Fair Use & Attribution
Effective: 2026-05-07.
jwatte.com publishes original writing, free in-browser audit tools, and 130+ blog posts that often discuss third-party companies, products, regulations, and tools by name. This page explains the legal basis for those references and how to cite our work.
U.S. fair use (17 U.S.C. § 107)
Where a post quotes a third-party source — a regulator's rule, a vendor's documentation, an industry report, a news article — that quotation is fair use under 17 U.S.C. § 107. The four statutory factors:
- Purpose and character. Posts are commentary, criticism, news reporting, scholarship, or research. The use is transformative — adding new commentary, audit findings, or how-to context around the quoted material.
- Nature of the work. Cited material is overwhelmingly factual reporting, statutory text, regulatory guidance, or vendor documentation, all of which receive thinner copyright protection than fictional works.

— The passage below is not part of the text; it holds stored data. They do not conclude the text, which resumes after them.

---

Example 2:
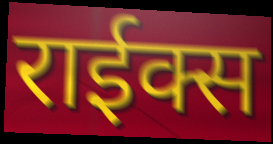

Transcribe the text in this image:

राईक्स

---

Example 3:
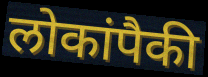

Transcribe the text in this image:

लोकांपैकी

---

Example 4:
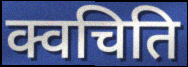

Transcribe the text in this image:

क्वचिति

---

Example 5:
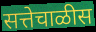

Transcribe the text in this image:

सत्तेचाळीस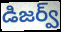
డిజర్వ్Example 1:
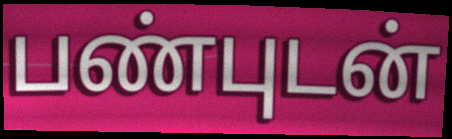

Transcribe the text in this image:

பண்புடன்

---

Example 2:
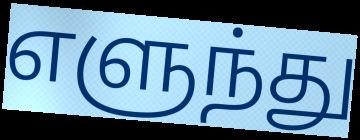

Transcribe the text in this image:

எளுந்து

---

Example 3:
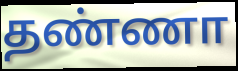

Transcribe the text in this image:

தண்ணா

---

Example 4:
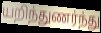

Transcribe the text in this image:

யறிந்துணர்ந்து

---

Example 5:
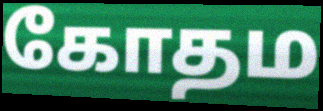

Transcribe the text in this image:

கோதமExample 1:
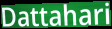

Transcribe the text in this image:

Dattahari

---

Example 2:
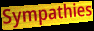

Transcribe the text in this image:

Sympathies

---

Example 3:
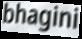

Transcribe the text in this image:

bhagini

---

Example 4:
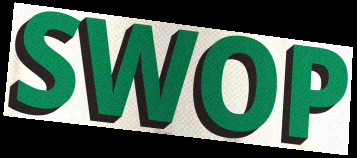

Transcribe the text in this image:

SWOP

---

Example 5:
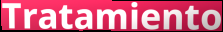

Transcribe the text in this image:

Tratamiento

- Amount and substantiality. Quotations are short and tightly bounded — a sentence or paragraph at a time, never the heart of a longer work.

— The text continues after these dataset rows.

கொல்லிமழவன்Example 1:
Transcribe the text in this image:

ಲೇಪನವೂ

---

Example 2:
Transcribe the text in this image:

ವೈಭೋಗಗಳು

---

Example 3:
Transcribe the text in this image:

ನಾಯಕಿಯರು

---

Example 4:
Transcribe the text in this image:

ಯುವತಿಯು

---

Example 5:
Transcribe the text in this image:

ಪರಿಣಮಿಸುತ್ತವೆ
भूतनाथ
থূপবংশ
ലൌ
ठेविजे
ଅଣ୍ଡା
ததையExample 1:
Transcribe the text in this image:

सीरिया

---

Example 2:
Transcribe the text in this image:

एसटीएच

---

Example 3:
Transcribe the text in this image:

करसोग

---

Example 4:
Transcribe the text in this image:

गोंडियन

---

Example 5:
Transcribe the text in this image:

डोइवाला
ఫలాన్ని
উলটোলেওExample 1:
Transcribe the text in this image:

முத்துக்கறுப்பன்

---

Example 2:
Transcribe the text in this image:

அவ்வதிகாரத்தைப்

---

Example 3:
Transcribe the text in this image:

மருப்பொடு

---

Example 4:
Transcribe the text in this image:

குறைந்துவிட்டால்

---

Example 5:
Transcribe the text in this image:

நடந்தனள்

- Effect on the market. Posts link back to the original source so readers visit it. They are a substitute for nothing and tend to send traffic upstream.

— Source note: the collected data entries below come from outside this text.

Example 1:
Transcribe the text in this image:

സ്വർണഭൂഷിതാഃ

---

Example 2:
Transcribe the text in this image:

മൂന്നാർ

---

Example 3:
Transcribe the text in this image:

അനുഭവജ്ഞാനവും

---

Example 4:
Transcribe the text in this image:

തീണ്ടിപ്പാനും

Nominative use of trademarks
Names of third-party companies, software, services, and tools (Google, Microsoft, Amazon, Cloudflare, Netlify, Anthropic, OpenAI, Apple, Adobe, etc.) are referenced under nominative fair use: only to identify the underlying actor or product, with no implication of sponsorship, endorsement, or affiliation. The classic three-factor test (New Kids on the Block v. News America Publishing, 1992) is satisfied — the entity is not readily identifiable without using its name; only as much of the mark is used as needed; and nothing in the post suggests endorsement.
Third-party naming policy
We do not name a non-consenting third party as a negative case study in generalized content. Where a blog post references a real audit target, the target is either (a) one of our own sites, (b) a site that has explicitly given permission, or (c) anonymized as "a client site I was asked to audit." Specific clients and example sites are not used as cautionary examples without permission.
How we attribute
- Statistics and concrete numbers (pricing, lawsuit counts, percentages, spec thresholds) are cited in a closing "Fact-check notes and sources" section linking primary sources (government sites, vendor pricing pages, RFCs, research orgs).
- Direct quotations name the publisher and link to the original.
- Case studies refer to our own properties or anonymized clients only.
- Affiliate references (currently only Amazon Associates for the books) are disclosed per FTC 16 CFR § 255 — see Disclaimer.
Citing jwatte.com
Suggested citation:
Watte, J.A. (2026). [Post title]. jwatte.com. Retrieved [Date], from https://jwatte.com/blog/[slug]/
For tool output: please link back to the relevant /tools/[slug]/ page so your readers can audit the tool's logic.
Reuse of jwatte.com content
You may quote up to a few sentences with a link back. Re-hosting full posts, mirroring tool pages, or systematic scraping beyond what our robots.txt and ai.txt permit is not authorized. AI-crawler allow/disallow rules are documented in ai.txt; respecting them is a condition of acceptable use under our Terms of Use.
DMCA / takedown contact
If you believe content on jwatte.com infringes your copyright, send a notice meeting the requirements of 17 U.S.C. § 512(c)(3) using the chat box on this Site, or by mail to:
J.A. Watte (designated agent)
Apollo Beach, FL
Subject line: "DMCA Notice — jwatte.com"
Include: identification of the work, identification of the allegedly infringing material with URL, your contact information, a good-faith statement, a statement under penalty of perjury that you are authorized to act, and your physical or electronic signature. We process valid notices within 10 business days.
Corrections
Spot a number that disagrees with the cited source? Use the chat box on this Site with the post URL and the source URL. We typically push corrections within one publishing cycle.